5 Kasım 2009 Perşembe

60. gece

Saymadığım koyun, çitlerden atlatmadığım kuzu kalmadı.
Ilık duş, ılık süt, melisa çayı fayda etmedi.
Elham'lar, ayet-el kürsi'ler, kendime üfleme püflemeler, yogalar, zihin konsantrasyonları hiçbiri bana mısın demedi.
Geçmişi düşün, ana odaklan, geleceği planla
Yok hepsini birden boşver, hiçbir şey düşünme, sadece yerçekimsiz bir ortamda boşluğa bırak kendini, birbirinin içine geçen gökkuşağı renkleri arasında mandal deliğinden üflenen pril köpüğü gibi saydam ve sonsuz bir boşluğun içinde savrul.
Duyduğun tek ses "aydan aya, aydan aya" olsun.
Şu an uyumaya çalıştığın yataktan, odadan, evden, Ankara'dan yukarıya çık, uzaklaş.
Semadan İstanbul'u gör.
Şimdi İstanbul kanatlarının altında.
Büyüleyici bir güzellik.
Akıl alıcı bir efsun.
Yine de uzaklaş.
Zamanı geldiğinde tüm akıl alıcı güzelliklerden vazgeçebilecek gücü barındır kendinde.
Tıpkı vazgeçme sebebin hiçbir zaman aklına sığmayacaklarda yaptığın gibi!
Hadi, daha da yüksel.
Boğaz, Marmara, Türkiye, Asya, Avrupa hepsi azalsın, ufalsın.
Ufuk çizgin açılsın, genişlesin, sonsuzluğa yol al.
Yükseldikçe hafifle, hafifledikçe yüklerinden, kuruntularından, kurgularından, kaygılarından, korkularından ve kurtlarından kurtul.

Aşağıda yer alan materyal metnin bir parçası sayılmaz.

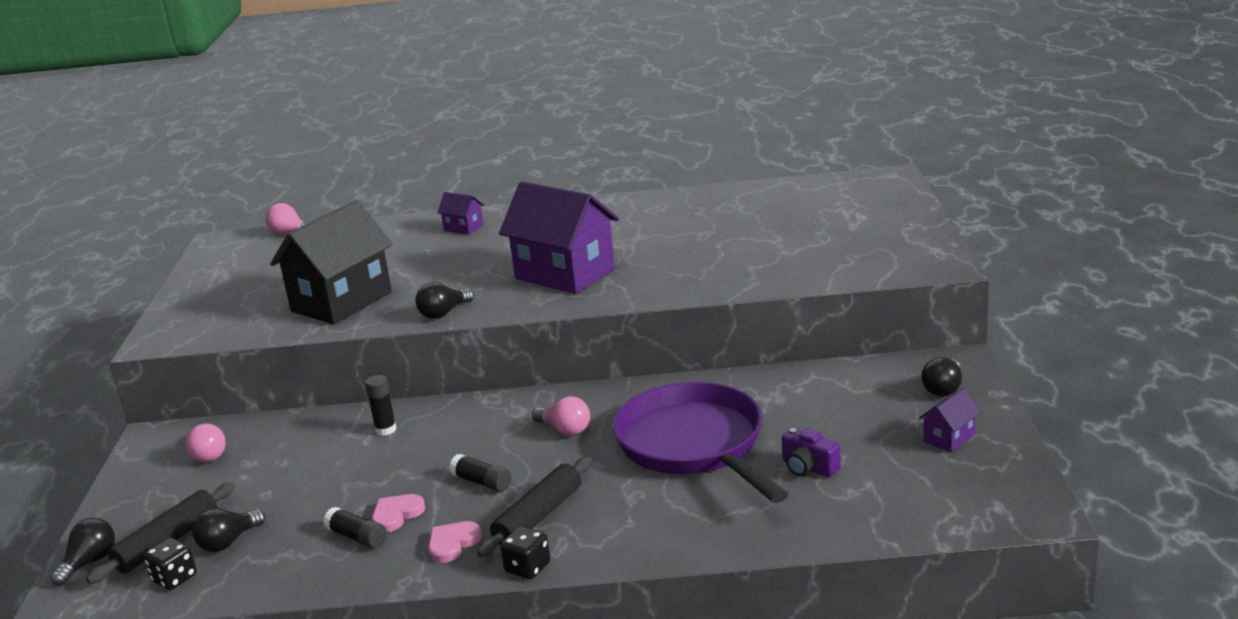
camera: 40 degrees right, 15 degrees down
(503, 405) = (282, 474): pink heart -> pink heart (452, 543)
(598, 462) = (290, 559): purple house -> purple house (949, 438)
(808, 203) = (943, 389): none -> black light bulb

Denizleri, okyanusları aş. Maviliklerin ve suyun huzurlu dünyasına karış.
Nefes al, nefes al, nefes allll.
Artık üstünden hayli zaman geçti.
Geride kaldı.
Şimdi iyileşme zamanı.
Her sabah daha iyi uyanma zamanı.
Sen nefes almaya devam et.
Ve yükselmeye,
Bak saat sabahın 5'i oldu, az sonra gün ağaracak.
Zaten her gecenin sabahı yok mu?
Sabaha yaklaştın, günü sevgiyle gerinde bırak ve yarının kendi başının çaresine bakacağını bilerek, huzur dolu bir uykuya dal.
Gönlünü ferah tut.
Şimdi mışıl mışıl uyuyanlar bilmezler ki seçtikleri sahte hayatlar tez zamanda benliklerini uykusuzluk şeytanı olarak parselleyecekler.
Fuşyadan kaçanlar karalara bürünecekler.
Ne mükafat!
Hadi gel uyuyalım şimdi tevekküle sığınarak.
Yarın sana da bana da yeni bir güneş doğmuş olacak!